### WHAT TO DO
Only the lines from the one containing "Je kunt je voorkeuren" to the end of the records should be given again, word for word and in full.

Data records
=== Section Start ===

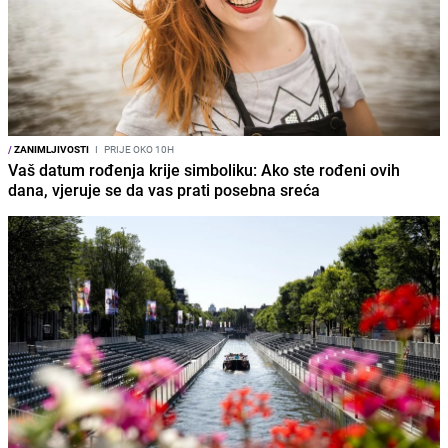
/
ZANIMLJIVOSTI
I
PRIJE OKO 10H
Vaš datum rođenja krije simboliku: Ako ste rođeni ovih
dana, vjeruje se da vas prati posebna sreća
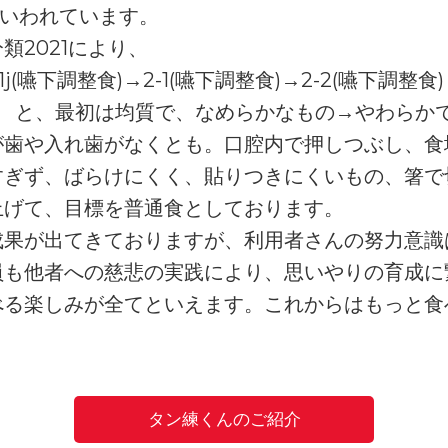
上といわれています。
類2021により、
1j(嚥下調整食)→2-1(嚥下調整食)→2-2(嚥下調整食
食) と、最初は均質で、なめらかなもの→やわらか
が歯や入れ歯がなくとも。口腔内で押しつぶし、食
すぎず、ばらけにくく、貼りつきにくいもの、箸で
上げて、目標を普通食としております。
成果が出てきておりますが、利用者さんの努力意識
員も他者への慈悲の実践により、思いやりの育成に
べる楽しみが全てといえます。これからはもっと食
。
タン練くんのご紹介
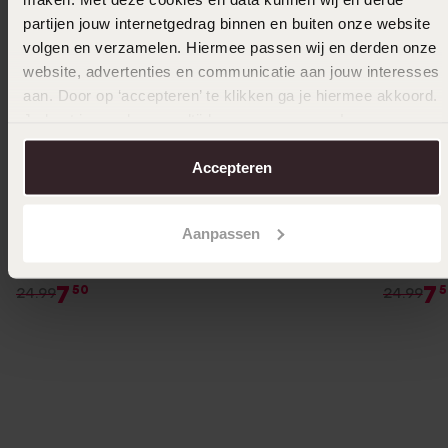
partijen jouw internetgedrag binnen en buiten onze website
volgen en verzamelen. Hiermee passen wij en derden onze
website, advertenties en communicatie aan jouw interesses
aan. Door op ‘accepteren’ te klikken ga je hiermee akkoord.
Je kunt je voorkeuren altijd weer aanpassen. Lees er meer
over in ons
cookiebeleid
.
Accepteren
1+1 gratis
-70%
-70%
Aanpassen
Gerecycled stainless steel ring Aglae
7
7
50
5
24.99
24.99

=== Section End ===

### WRITTEN REPLY
Je kunt je voorkeuren altijd weer aanpassen. Lees er meer
over in ons
cookiebeleid
.
Accepteren
1+1 gratis
-70%
-70%
Aanpassen
Gerecycled stainless steel ring Aglae
7
7
50
5
24.99
24.99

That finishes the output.